The above-mentioned criteria can only solve a limited number of problematic cases, as may be seen from the following list:
More than 1 target language equivalent: einschalten => switch on (device, light), call in (moderator), tune in (radio) Ausfall => failure, loss, deficit, stoppage> Karte => map, card, chart, ticket Gerät => equipment, device Vorgang => process, procedure Rücklauf => return, recoil, reflux, flyback ausführen => export, carry out, take out einführen => import, introduce Eingriff => operation, manipulation lösen => solve, dissolve, loosen, unscrew, detach, remove Anschluß => connection, supply Feld => field, area Anschlußfeld => connector panel aufklappen => flap open aufdrücken => press open aufschieben => push open aufmachen => open Abschnitt => paragraph, chapter, section, portion, clipping, cut, sector Altersheim => old people's home, old age pensioners' home Entwurf => design, draft Haushalt => household, budget Stand => position, stall, state of the art, stand, profession, state, situation, level, height, score
auf den neuesten Stand bringen => to bring up to date jmdn. in den Stand setzen => to enable
semantically equivalent target language expressions:
use => benutzen, verwenden, gebrauchen
Herstellung von Erzeugnissen => * production of products financial officials => * finanzielle Offizielle fully => voll, vollkommen, genau fully known => * voll bekannt fully automatic => * genau automatisch
(* = stylistic problem)
With these examples, we can sum up some problems for MT and automatic multilingual indexing that all have to do with ambiguity:
Different usages in different domains
Karte => map, card, chart, ticket Anzeige => criminal charge, display
Different usages in different (text) contexts
different variants of „öffnen“ = ‚open‘:
aufklappen => flap open aufdrücken => press open aufschieben => push open aufmachen => open
In every case the translation could be ‚open‘, i.e. the hyperonym to this set. For certain translation purposes (‚quick and dirty‘) this may be sufficient, but certainly some of the meaning is lost.

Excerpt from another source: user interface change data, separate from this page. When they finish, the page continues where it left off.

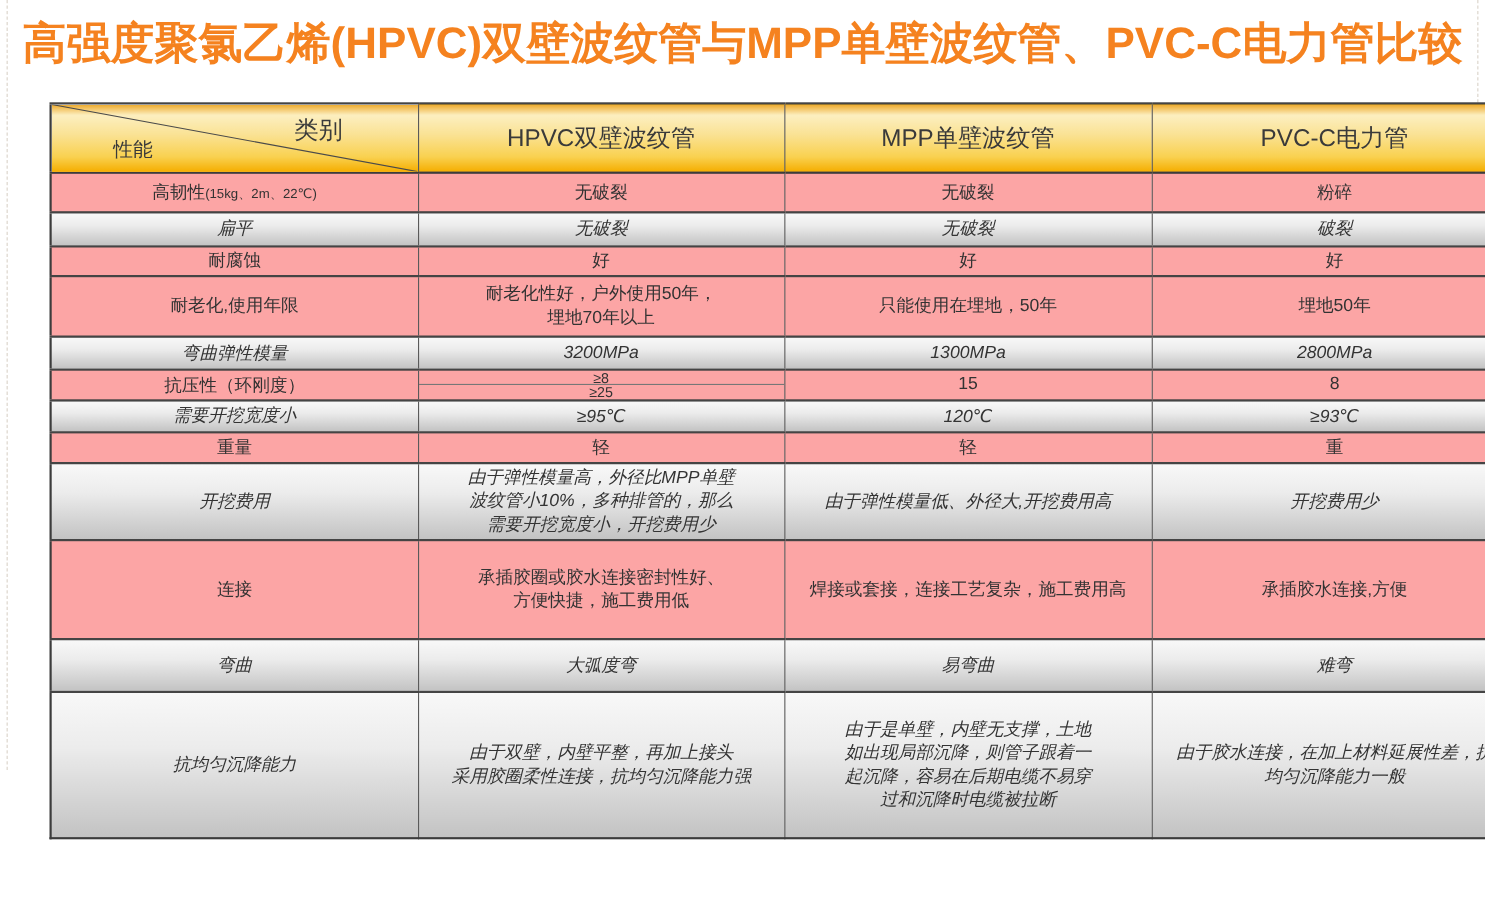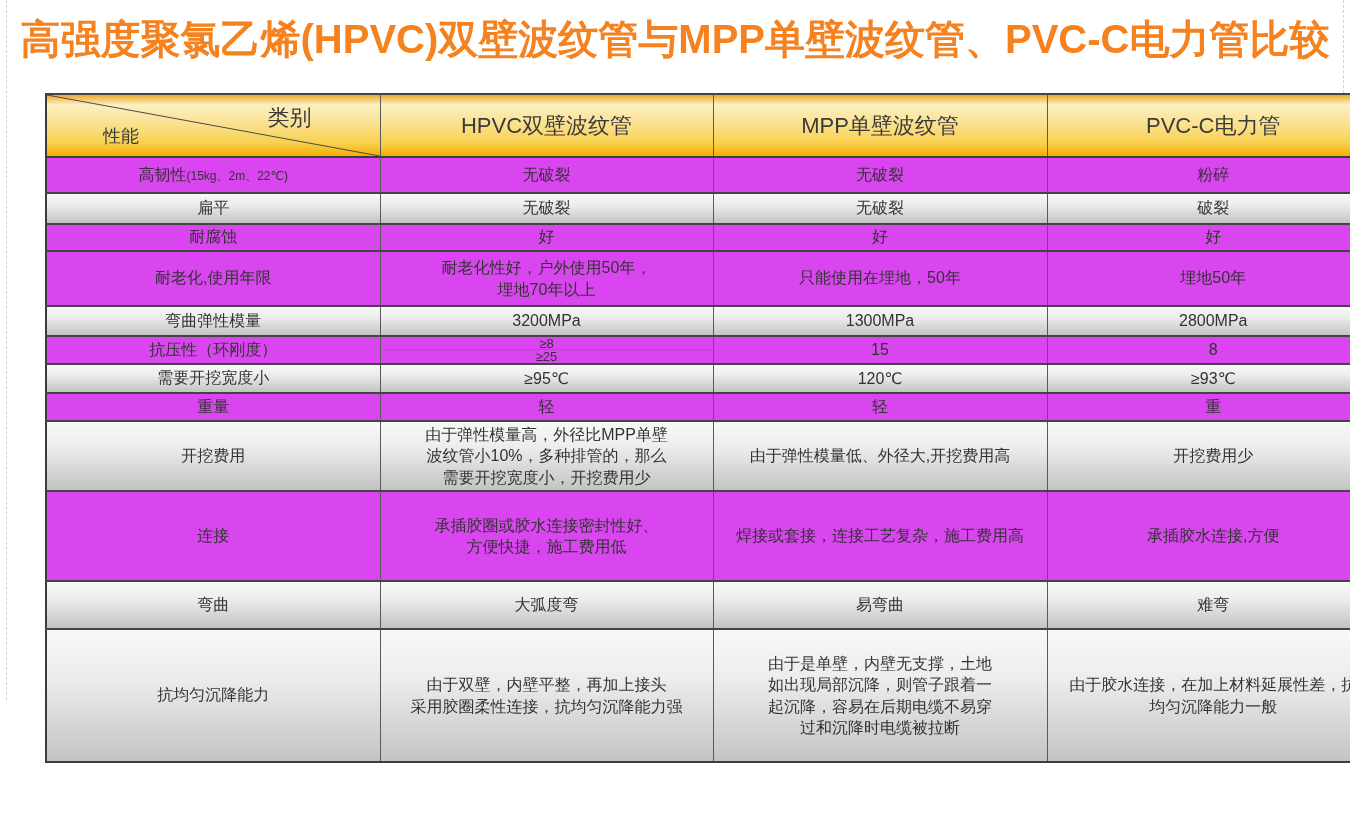--- a/index.html
+++ b/index.html
@@ -30,7 +30,7 @@
   .corner .bl { position:absolute; bottom:8px; left:56px; font-size:18px; }
 
   tr.shaded td { background:linear-gradient(180deg,#F8F8F8 0%,#ECECEC 38%,#C3C3C3 100%); }
-  tr.plain  td { background:#d946ef; }
+  tr.plain  td { background:#fca5a5; }
 
   .ml { white-space:pre-line; line-height:1.32; }
   .sm { font-size:14px; }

Stand => position, stall, state of the art, stand, state, situation, level, height, score, profession ausführen => export, carry out, take out einführen => import, introduce
Different inhouse usages / individual preferences
Altersheim => old people's home, old age pensioners' home
For IR this would be unproblematic as these are synonyms of each other. For MT it is relevant where an organization or company requests the usage of one of them.
Stand => position, state of the art, stand, state, situation, level fully (known,automatic) => (voll, vollkommen, genau) (bekannt, automatisch)
For human translators such equivalent variations are part of their daily work, for MT they cannot be formalized at all, except by statistical variation. They may be undesirable where consistency in terminology is demanded. Here MT and IR come together, as for both fields there have to be means to enforce a specific (inhouse) terminology, be it by means of a thesaurus or by giving preference to certain target language equivalents in the lexicon.
Besides inhouse usage, another criterion for the selection of equivalents may be the special field of the text translated / indexed. The problem here is setting up an appropriate classification for MT which will be discussed in more detail in a later chapter. A few examples may be useful here:
The term ‚Eingriff‘ (= operation, interference) in medical texts probably means ‚operation‘ though there can be no certainty that ‚interference‘ is not meant.
import (economy) einführen < introduce (general) export (economy) ausführen < carry out (general) dissolve (chemistry) lösen < solve (general) unit (computer technology) Anlage < investment (banking)
This problem may be approached by ranking and not eliminating equivalents by comparing the subject field codes and keeping the lower ranking equivalents for a post-editor. This strategy was followed in various projects working with the SUSY system. It is described in the chapter on sublanguage.